┏━━

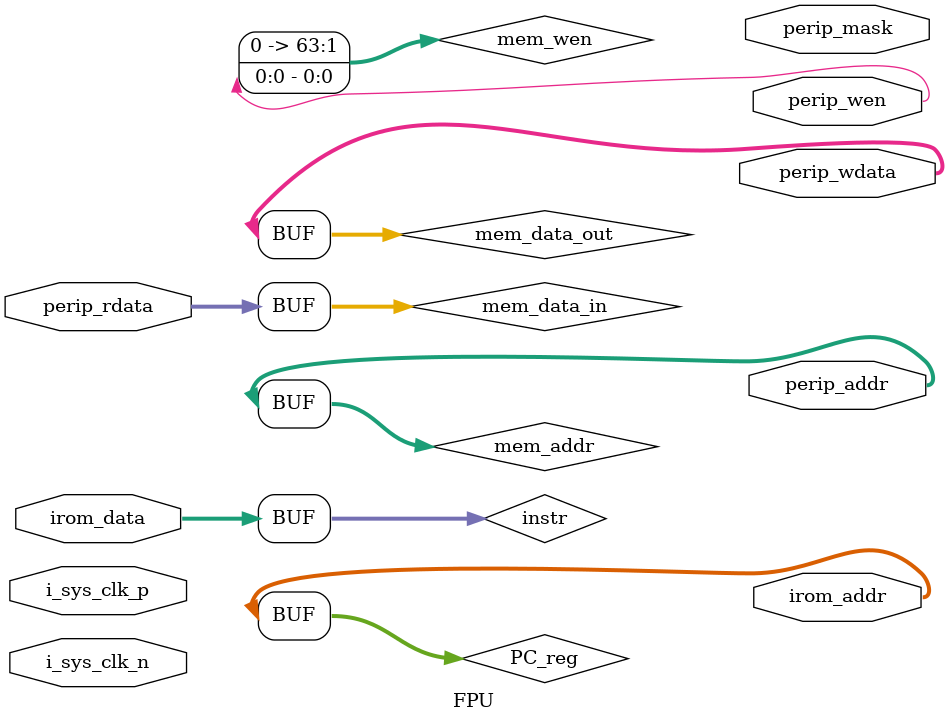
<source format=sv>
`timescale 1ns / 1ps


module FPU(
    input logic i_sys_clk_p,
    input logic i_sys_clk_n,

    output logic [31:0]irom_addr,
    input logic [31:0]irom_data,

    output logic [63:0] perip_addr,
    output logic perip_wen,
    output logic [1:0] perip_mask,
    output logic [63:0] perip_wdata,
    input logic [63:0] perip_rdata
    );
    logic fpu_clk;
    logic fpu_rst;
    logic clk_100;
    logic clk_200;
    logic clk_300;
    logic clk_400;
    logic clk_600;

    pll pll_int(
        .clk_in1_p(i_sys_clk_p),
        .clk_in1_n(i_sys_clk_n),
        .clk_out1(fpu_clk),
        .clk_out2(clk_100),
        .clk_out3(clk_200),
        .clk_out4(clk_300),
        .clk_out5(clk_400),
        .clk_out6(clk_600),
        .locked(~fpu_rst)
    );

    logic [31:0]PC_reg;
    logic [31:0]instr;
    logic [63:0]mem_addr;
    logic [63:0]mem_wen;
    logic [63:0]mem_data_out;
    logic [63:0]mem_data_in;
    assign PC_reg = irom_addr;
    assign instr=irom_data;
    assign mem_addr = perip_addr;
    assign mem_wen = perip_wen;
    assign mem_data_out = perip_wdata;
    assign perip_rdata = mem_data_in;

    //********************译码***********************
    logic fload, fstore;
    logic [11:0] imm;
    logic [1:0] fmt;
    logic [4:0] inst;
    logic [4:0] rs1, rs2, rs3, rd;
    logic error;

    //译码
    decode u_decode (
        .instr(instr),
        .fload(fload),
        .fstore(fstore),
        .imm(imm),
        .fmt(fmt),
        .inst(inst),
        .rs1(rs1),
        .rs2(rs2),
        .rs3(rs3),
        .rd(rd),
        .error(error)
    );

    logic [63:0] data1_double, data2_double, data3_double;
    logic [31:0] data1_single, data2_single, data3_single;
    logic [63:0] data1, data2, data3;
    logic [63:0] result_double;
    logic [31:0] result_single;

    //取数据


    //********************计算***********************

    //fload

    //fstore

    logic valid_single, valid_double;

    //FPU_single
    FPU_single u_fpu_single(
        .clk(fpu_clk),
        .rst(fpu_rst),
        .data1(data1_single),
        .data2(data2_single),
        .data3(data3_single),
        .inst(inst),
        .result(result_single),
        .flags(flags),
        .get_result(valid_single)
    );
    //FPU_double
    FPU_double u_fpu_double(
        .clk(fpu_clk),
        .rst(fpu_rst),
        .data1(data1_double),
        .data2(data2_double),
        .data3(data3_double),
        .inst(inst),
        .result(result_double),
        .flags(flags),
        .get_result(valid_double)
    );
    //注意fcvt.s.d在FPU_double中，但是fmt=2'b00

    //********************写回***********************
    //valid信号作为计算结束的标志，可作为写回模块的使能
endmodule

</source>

┗━━
┏━━

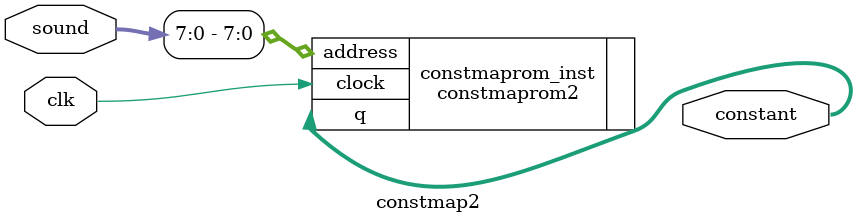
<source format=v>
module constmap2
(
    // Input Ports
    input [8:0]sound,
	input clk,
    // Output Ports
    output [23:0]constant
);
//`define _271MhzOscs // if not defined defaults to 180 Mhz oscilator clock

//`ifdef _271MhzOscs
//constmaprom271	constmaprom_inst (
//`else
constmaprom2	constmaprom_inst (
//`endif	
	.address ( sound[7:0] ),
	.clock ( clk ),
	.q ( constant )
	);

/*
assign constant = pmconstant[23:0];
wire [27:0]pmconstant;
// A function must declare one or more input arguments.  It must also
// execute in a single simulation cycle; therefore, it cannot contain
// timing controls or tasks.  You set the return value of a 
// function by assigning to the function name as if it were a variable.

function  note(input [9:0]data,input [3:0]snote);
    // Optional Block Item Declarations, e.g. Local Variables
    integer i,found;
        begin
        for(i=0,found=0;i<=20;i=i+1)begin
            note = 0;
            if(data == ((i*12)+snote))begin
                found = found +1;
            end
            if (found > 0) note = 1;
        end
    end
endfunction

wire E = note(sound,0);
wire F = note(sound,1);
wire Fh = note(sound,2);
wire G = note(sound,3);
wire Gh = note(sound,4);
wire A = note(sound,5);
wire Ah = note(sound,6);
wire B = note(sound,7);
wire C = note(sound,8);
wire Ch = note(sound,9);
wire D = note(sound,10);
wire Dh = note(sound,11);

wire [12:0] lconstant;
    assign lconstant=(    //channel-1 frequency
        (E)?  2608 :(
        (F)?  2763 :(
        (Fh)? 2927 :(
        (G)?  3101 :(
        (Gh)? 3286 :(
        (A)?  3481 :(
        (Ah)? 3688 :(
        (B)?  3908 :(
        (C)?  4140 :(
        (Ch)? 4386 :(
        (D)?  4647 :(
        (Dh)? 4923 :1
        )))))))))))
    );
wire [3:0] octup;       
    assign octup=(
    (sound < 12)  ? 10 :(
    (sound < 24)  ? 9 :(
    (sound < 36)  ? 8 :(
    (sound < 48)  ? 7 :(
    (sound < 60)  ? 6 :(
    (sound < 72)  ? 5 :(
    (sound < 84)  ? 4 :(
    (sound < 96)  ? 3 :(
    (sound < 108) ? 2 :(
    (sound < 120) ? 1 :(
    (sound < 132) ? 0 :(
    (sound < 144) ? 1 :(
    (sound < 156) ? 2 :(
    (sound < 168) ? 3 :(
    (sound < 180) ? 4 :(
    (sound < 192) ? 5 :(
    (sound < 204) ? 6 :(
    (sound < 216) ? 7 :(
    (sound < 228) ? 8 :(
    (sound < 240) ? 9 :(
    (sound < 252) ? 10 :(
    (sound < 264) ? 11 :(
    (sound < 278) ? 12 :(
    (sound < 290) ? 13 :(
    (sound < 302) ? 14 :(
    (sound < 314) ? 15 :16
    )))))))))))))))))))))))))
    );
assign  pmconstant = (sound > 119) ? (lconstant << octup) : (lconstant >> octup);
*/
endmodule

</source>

┗━━

Your instructions: Of all the entries above, retype exactly the lines from the line with "<source format=sv>" to the line with "logic [63:0]mem_data_in;", both included, and no others.

Answer space:
<source format=sv>
`timescale 1ns / 1ps


module FPU(
    input logic i_sys_clk_p,
    input logic i_sys_clk_n,

    output logic [31:0]irom_addr,
    input logic [31:0]irom_data,

    output logic [63:0] perip_addr,
    output logic perip_wen,
    output logic [1:0] perip_mask,
    output logic [63:0] perip_wdata,
    input logic [63:0] perip_rdata
    );
    logic fpu_clk;
    logic fpu_rst;
    logic clk_100;
    logic clk_200;
    logic clk_300;
    logic clk_400;
    logic clk_600;

    pll pll_int(
        .clk_in1_p(i_sys_clk_p),
        .clk_in1_n(i_sys_clk_n),
        .clk_out1(fpu_clk),
        .clk_out2(clk_100),
        .clk_out3(clk_200),
        .clk_out4(clk_300),
        .clk_out5(clk_400),
        .clk_out6(clk_600),
        .locked(~fpu_rst)
    );

    logic [31:0]PC_reg;
    logic [31:0]instr;
    logic [63:0]mem_addr;
    logic [63:0]mem_wen;
    logic [63:0]mem_data_out;
    logic [63:0]mem_data_in;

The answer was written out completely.